Sivera erstarrte. Ihr war klar, dass er niemals den Posten eines Botschafters hätte ausführen können.
,,Was für ein Problem?”
,,Nun ja… Ich soll den König Calatyas töten.”
,,Was? Warum?”
,,Vertrauenswürdige Informanten haben herausgefunden, dass er einen Angriff auf Sakaryas plant, um Bodenschätze auszubeuten und an ein größeres Herrschaftsgebiet zu gelangen.”
,,Und was hat das mit Tamir zu tun?”
Tarrock machte einige Schritte auf sie zu.
,,Du bist nicht die einzige gewesen, die Geheimnisse hat. Dass du ihn allerdings nicht besser überprüft hast, finde ich durchaus genugtuend. Sein Reichtum hätte dich skeptisch machen müssen.”
,,Was? Du willst mir ernsthaft weismachen, dass er König ist?”, fragte Sivera ungläubig.
,,Ja. Seine Familie regiert schon seit Jahrzehnten aus dem Hintergrund. Spione sind hinter das Geheimnis gekommen. Bedauerlicherweise wird ihn das nicht vor einem Anschlag bewahren.”
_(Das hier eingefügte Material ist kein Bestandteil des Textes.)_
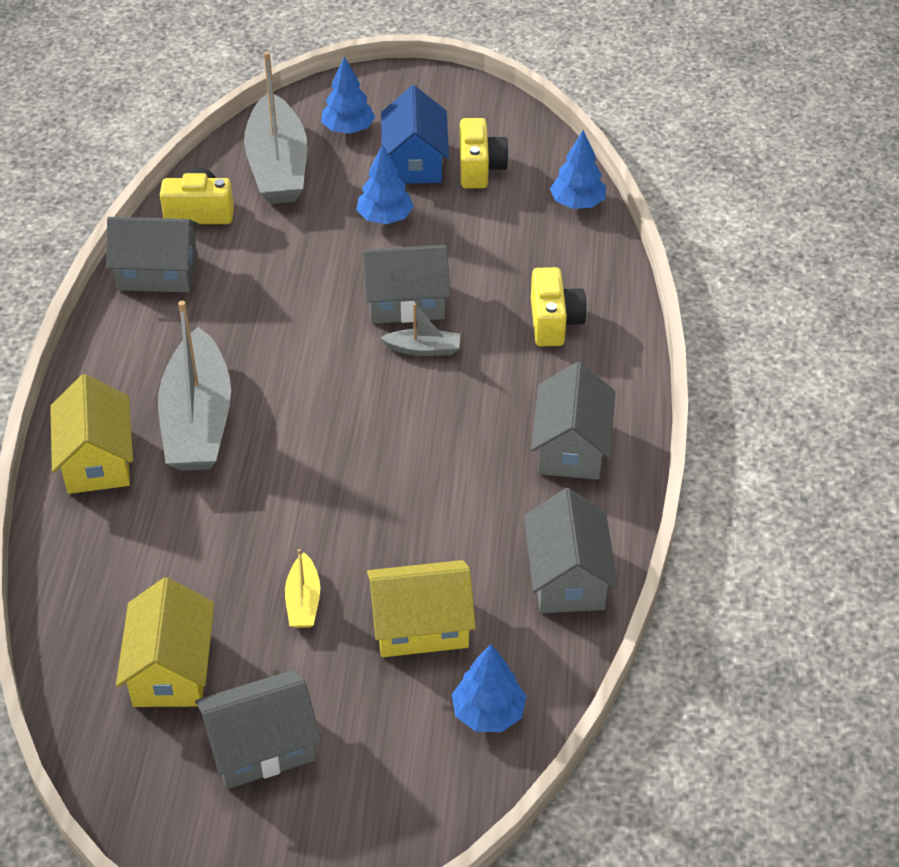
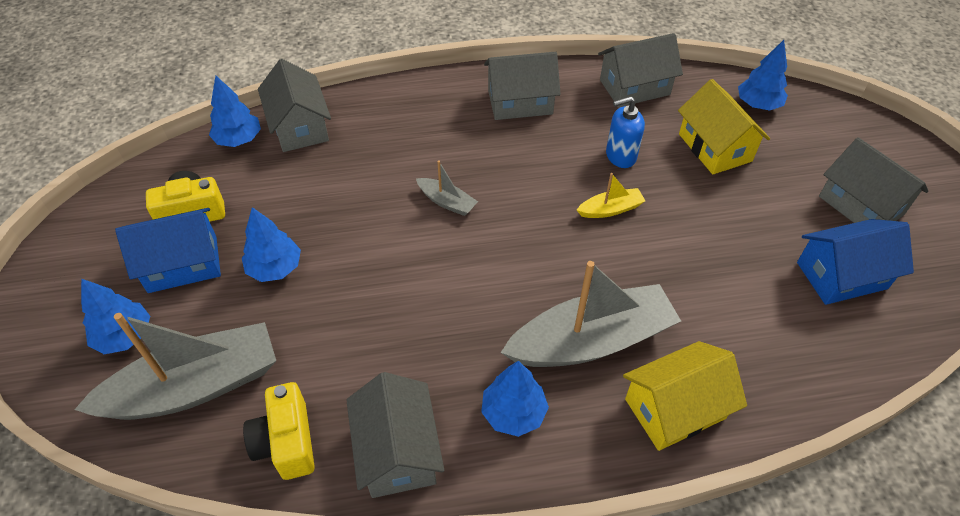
camera: 105 degrees left, 5 degrees up
(153, 349) = (513, 412): none -> blue tree
(171, 669) = (841, 275): yellow house -> blue house
(303, 601) = (734, 214): yellow boat -> yellow boat (610, 209)
(406, 302) = (391, 226): grey house -> grey house (299, 127)
(423, 349) = (447, 202): grey boat -> grey boat turned 135 degrees clockwise
(440, 520) = (620, 156): none -> blue soap dispenser
(554, 322) = (392, 131): yellow camera -> none

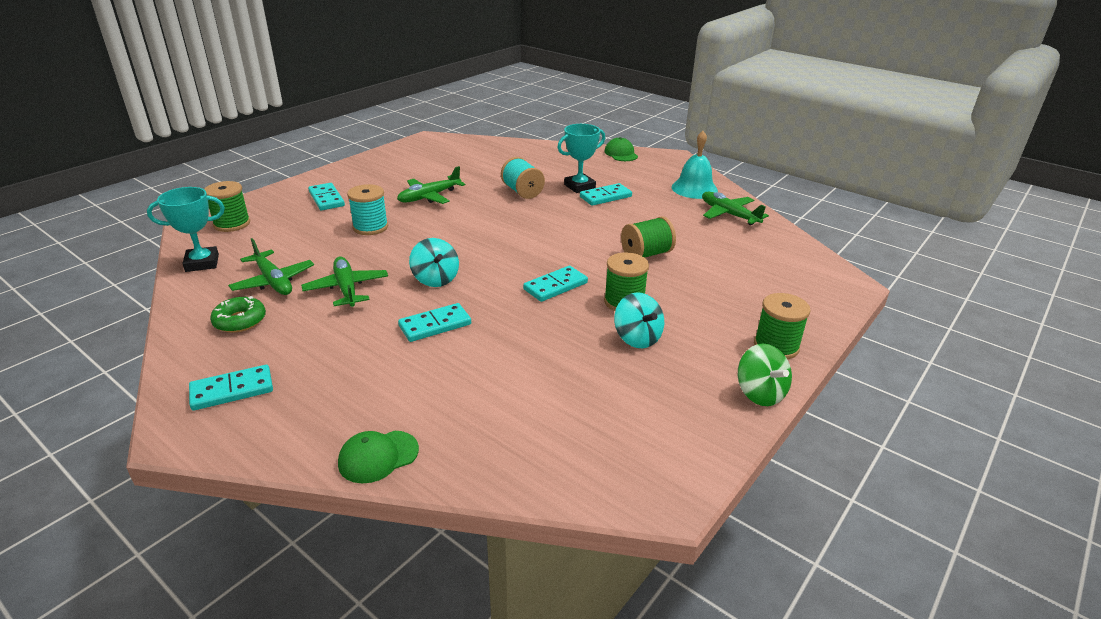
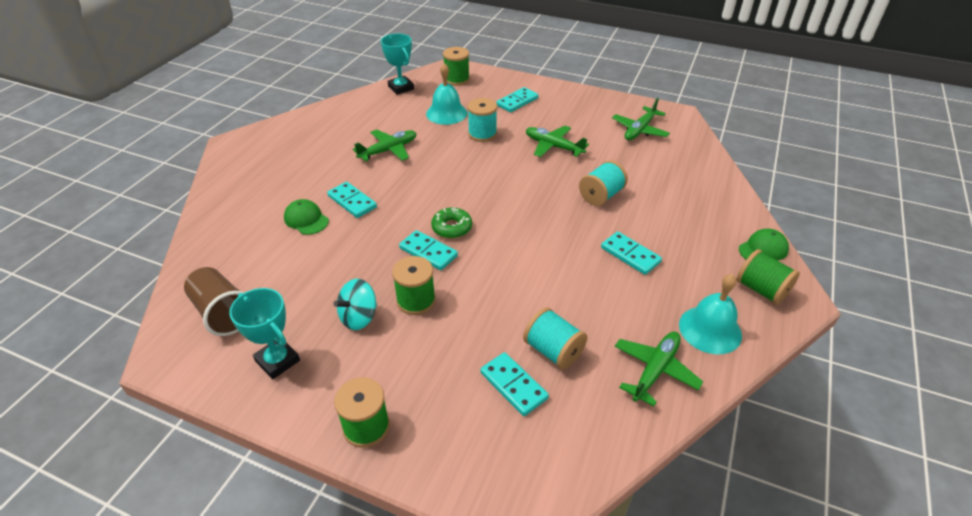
camera: 75 degrees right, 10 degrees up
(232, 390) = (268, 146): turquoise domino -> turquoise domino (513, 385)
(240, 321) = (338, 124): green donut -> green donut (452, 227)
(273, 281) = (388, 120): green plane -> green plane (639, 130)
(303, 241) = (446, 113): none -> turquoise bell
(378, 456) = (209, 216): green cap -> green cap (306, 219)
(435, 279) = (416, 185): turquoise spinning top -> none
(579, 186) = (642, 231): turquoise trophy -> turquoise trophy (278, 361)
(598, 441) = (223, 313): none -> brown cup
(646, 254) = (514, 305): green spool -> green spool (761, 290)
(703, 247) = (553, 351): none -> turquoise spool
(760, 393) = (287, 414): green spinning top -> none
Plötzlich wurde die Tür aufgeschlagen. Tamir erschien und etwas zischte an ihr vorbei. Erschrocken sah sie Tarrock mit einem Wurfmesser in der Brust zu Boden sinken. Er fiel und rührte sich nicht mehr. Sivera war geschockt und erstarrte.
,,Liebes. Hat er dir etwas getan?”
,,Er… er sagte, dass… du bist König? Ist das wahr?”
Tamir nickte. Sivera fiel ihm in den Arm und er drückte sie an sich. Sie ließ ihre Hände unter sein Jackett wandern und erfasste den Dolch, den er immer bei sich trug. Bevor er etwas tun konnte, hatte sie die Waffe aus dem Halfter gelöst und ihm zwischen die Rippen gestoßen. Mit aufgerissenen Augen japste er nach Luft und stolperte zu Boden. Er bewegte sich nicht mehr.
,Ich bin Königin.’, dachte sie und rannte aus dem Salon, um Hilfe zu holen.